A Look at Worker’s Compensation

workers compensation

Workers' Compensation Insurance works differently than conventional insurance marketing. A broker looks at your company, the nature of the work, and the claims experience. The broker then searches for a market and insurers willing to take on your business as a client.

If you have been in business for a while, you know this is a battle contract after contract - even if your business is low-risk.

This has so much to do with things well beyond your control. For example, the company that insures your workers secures re-insurance from others. And, all these markets fluctuate with the larger economy. So generally speaking, you may not lose coverage for a single claim - unless it is enormous. But, you may lose it nonetheless.


Each state has a Workers' Compensation Board. The respective Boards determine the base cost for each occupation in terms of the frequency and severity of injuries in the occupation. The insurance company can then increase or decrease the state rate based on employer history, the health insurance provided by the employer, and larger market factors.

A lose-lose for small employers?

Insurance is the spread of risk. Premiums provide the present value of future benefits. So, it is very much a matter of size.

  • Small employers, say less than 100, may not bring enough to the table. In some states, the smallest employers may be exempt from the requirement to insure or may self-insure.
  • Employers between 150-250 employees may not have the resources to fund A+++ safety training and equipment.
  • Employers pushing to small business margins with 500 employees must weigh the impact of workers' comp premium, training, equipment, and personnel on overhead.

Explore all options!

As you shop for the workers' comp coverage required in your state, start with just what your state requires of businesses your size and the occupation categories you employ.

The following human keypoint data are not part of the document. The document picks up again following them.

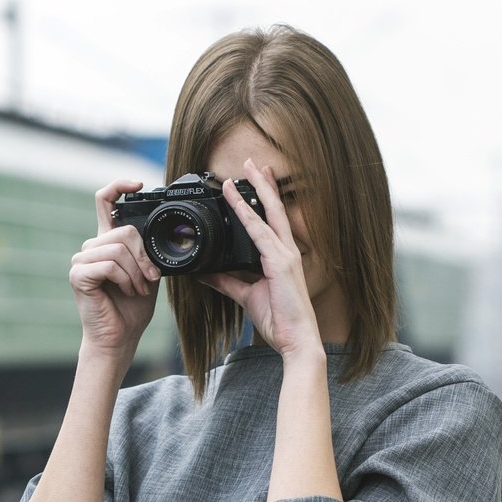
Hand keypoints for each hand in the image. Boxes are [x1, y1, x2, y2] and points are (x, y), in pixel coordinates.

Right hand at [70, 179, 160, 360]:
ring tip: (138, 288)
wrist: (121, 337)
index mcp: (106, 242)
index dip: (119, 186)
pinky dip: (125, 279)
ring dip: (137, 272)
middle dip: (144, 256)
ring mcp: (81, 260)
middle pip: (123, 230)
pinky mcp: (78, 274)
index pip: (105, 201)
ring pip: (118, 248)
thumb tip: (158, 234)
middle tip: (150, 278)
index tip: (138, 184)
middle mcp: (91, 247)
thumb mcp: (147, 272)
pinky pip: (110, 265)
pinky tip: (126, 291)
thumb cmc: (132, 308)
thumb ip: (146, 251)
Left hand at [198, 159, 321, 359]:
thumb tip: (206, 273)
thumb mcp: (246, 296)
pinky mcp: (280, 264)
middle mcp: (287, 252)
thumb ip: (227, 282)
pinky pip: (260, 233)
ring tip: (246, 169)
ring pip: (269, 214)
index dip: (264, 199)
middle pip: (275, 209)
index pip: (272, 221)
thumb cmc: (279, 320)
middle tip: (253, 162)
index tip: (255, 180)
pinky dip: (247, 216)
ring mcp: (286, 255)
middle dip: (264, 184)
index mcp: (281, 258)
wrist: (295, 339)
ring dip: (256, 190)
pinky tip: (237, 201)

  • Research what options the State Board accepts; for example, there may be insurance pools.
  • Determine if self-insurance is permitted and at what cost.
  • Ask your commercial liability broker to clarify how comprehensive your commercial insurance package is, and to what degree it would cover workplace injuries - if at all.
  • Network with similar businesses and employers.

Rethink your organization!

Too often, small business owners grow in unplanned ways, adding one employee at a time and doing some cursory cost analysis to justify the hire. What they do not do is forecast the expense of the employee well into the future. If you take the time to foresee the impact of human capital over the years, you have to anticipate rolling out compensation and benefit plans. You have to understand these futures do not maintain the trajectory you originally set; the arcs jump incrementally and periodically over the years.

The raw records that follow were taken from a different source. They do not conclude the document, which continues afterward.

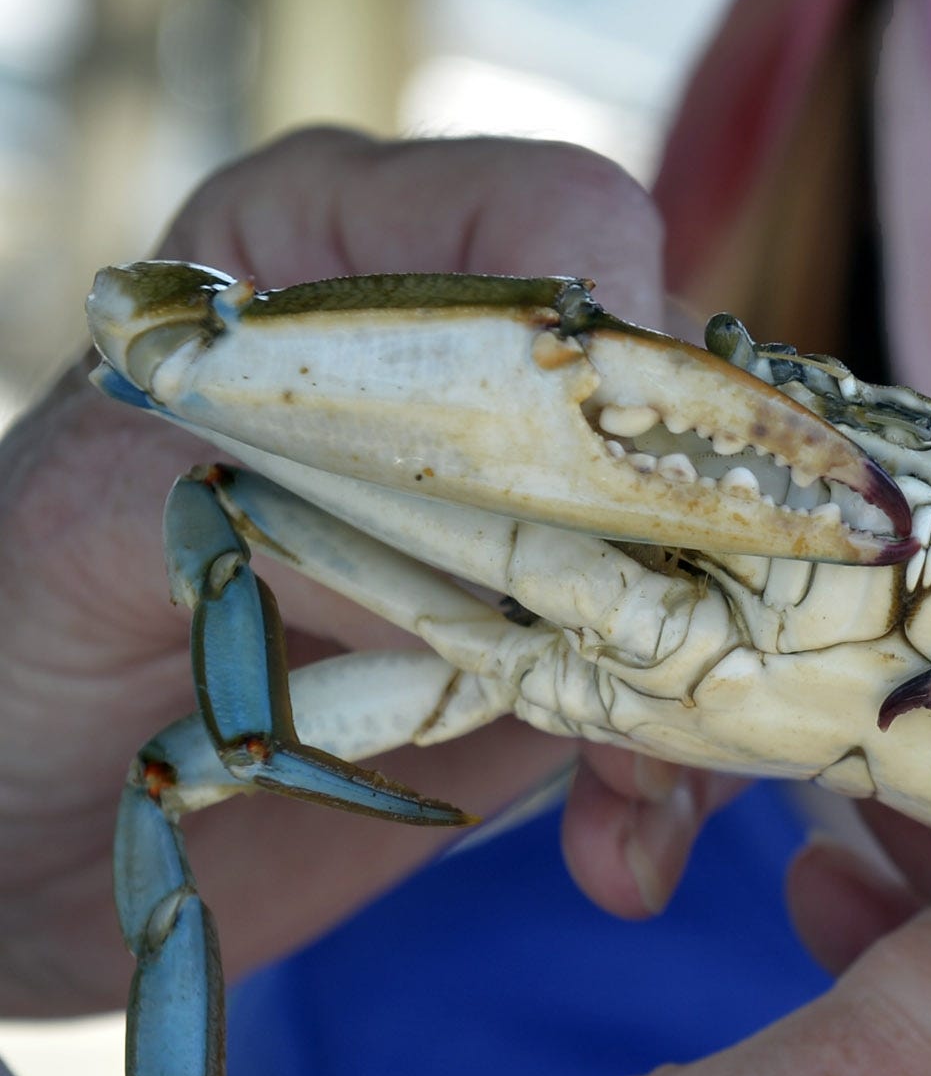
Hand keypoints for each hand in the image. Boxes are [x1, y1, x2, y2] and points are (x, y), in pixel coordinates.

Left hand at [0, 127, 711, 1015]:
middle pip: (676, 400)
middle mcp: (470, 363)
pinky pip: (675, 685)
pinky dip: (673, 776)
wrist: (0, 826)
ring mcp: (531, 513)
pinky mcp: (557, 646)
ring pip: (714, 553)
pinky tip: (619, 855)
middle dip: (707, 544)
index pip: (558, 220)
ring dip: (706, 682)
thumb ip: (292, 493)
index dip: (620, 325)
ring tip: (633, 809)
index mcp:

As often as not, facing these facts should make you want to re-think your organizational structure. Consider a business relationship called "co-employment." In a co-employment relationship, a Professional Employer Organization (PEO) takes on all the Human Resources administrative functions. You run the store, so to speak, controlling all the daily work of the employees but the PEO absorbs and shares employer-employee liabilities, including creating workplace policies and procedures and overseeing compliance issues. A PEO is not a temp agency, and it does not make your personnel decisions, such as performance and discipline.

Your PEO helps you retain good employees by offering or improving employee benefits. It will assure regulatory compliance, so you can focus on what drives your business. It will take on the risk of employee-related claims, and their buying power will negotiate your employee life, health, dental, and retirement benefits as well as workers' comp coverage. Logical, productive, and cost-effective, it may be your best option.